La sua visione è a tunnel, vive i suoi giorni polarizzandosi su un unico pensiero, quello finale, quello definitivo, quello stragista. In criminologia, questo tipo di omicidio-suicidio familiare assume i connotati di una strage familiare per motivazioni ‘altruistiche’, lo Staged domestic homicide (omicidio premeditato e pianificato) in cui l’autore, al contempo vittima, non ha visione del futuro, tutto finisce quel giorno in quel momento della strage, non prevede un piano di fuga in quanto ha la volontà di morire anch’egli nell’azione per suicidio. Si parla quindi, nella classificazione di West, di “suicide elargie” (suicidi allargati per altruismo) in cui gli autori arrivano a un punto in cui credono che non c’è più nulla da fare, una via di scampo, la vita è vista attraverso una patina grigia che ottenebra la capacità di giudizio per cui tristezza/malinconia, delirio, impulsività, disperazione, paura, irritabilità e disorganizzazione invadono la mente ed il cuore dell’autore che vede la sua unica soluzione nell’ “agire” auto ed etero lesivamente la propria sofferenza, realizzando quindi un suicidio allargato. In ogni comportamento stragista è importante sottolineare che sono sottese patologie di natura psichiatrica o psicologica, es. depressione maggiore.

Soffermiamoci infine sul contesto di ritrovamento delle vittime. La scena del crimine parla sempre.

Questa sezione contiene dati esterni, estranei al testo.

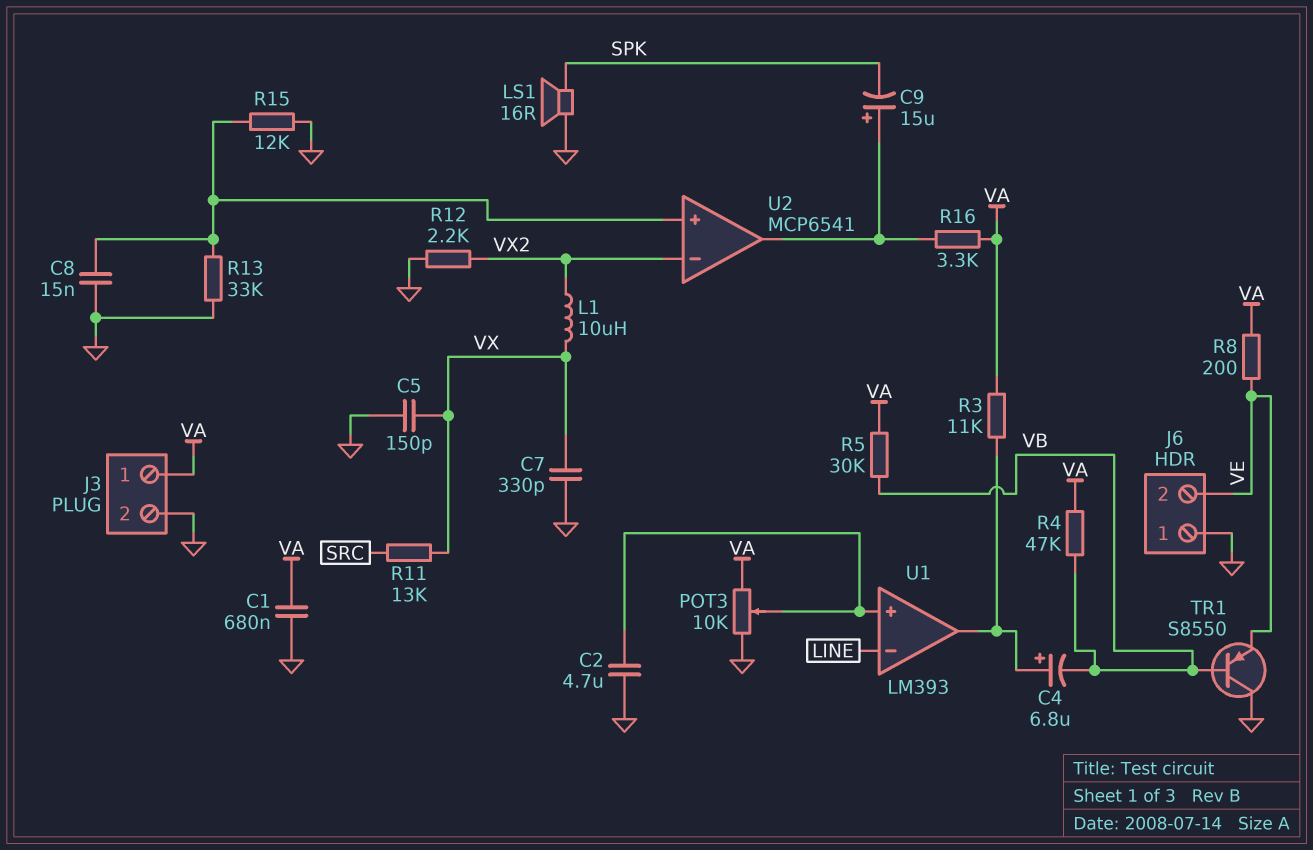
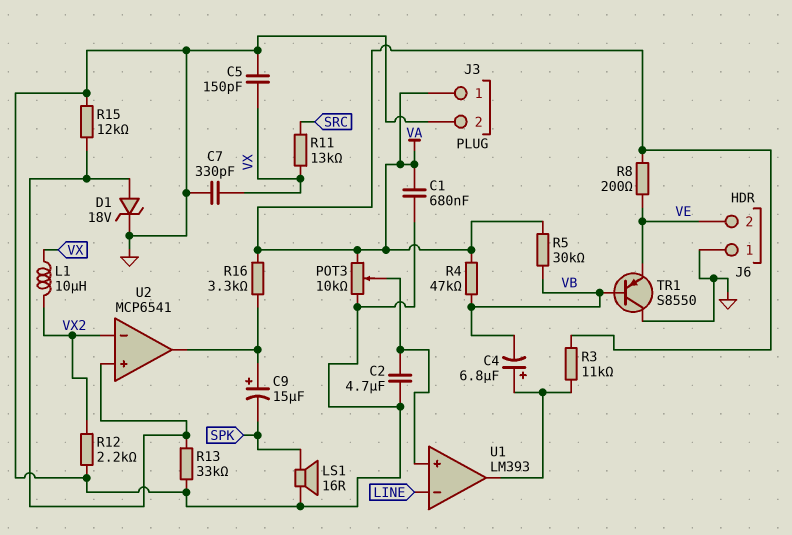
C8: 15nF (GND, U2/in+) -> none
D1: none -> zener 18V (A U2/in+, K GND)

La scelta dell’arma (facilmente reperita da David in quanto regolarmente detenuta, insieme ad altre armi, dal padre cacciatore), delle parti del corpo alle quali attingere le vittime (la testa), il tempo dell’uccisione (nel cuore della notte), il bigliettino ritrovato, ci parlano di un uomo che ha cercato di portare a compimento il suo piano disperato nella maniera più veloce e “meno dolorosa” possibile, sicuro cioè di una morte rapida ed inaspettata, come ultimo omaggio alla delicatezza di un legame psicoaffettivo esperito forte e totalizzante.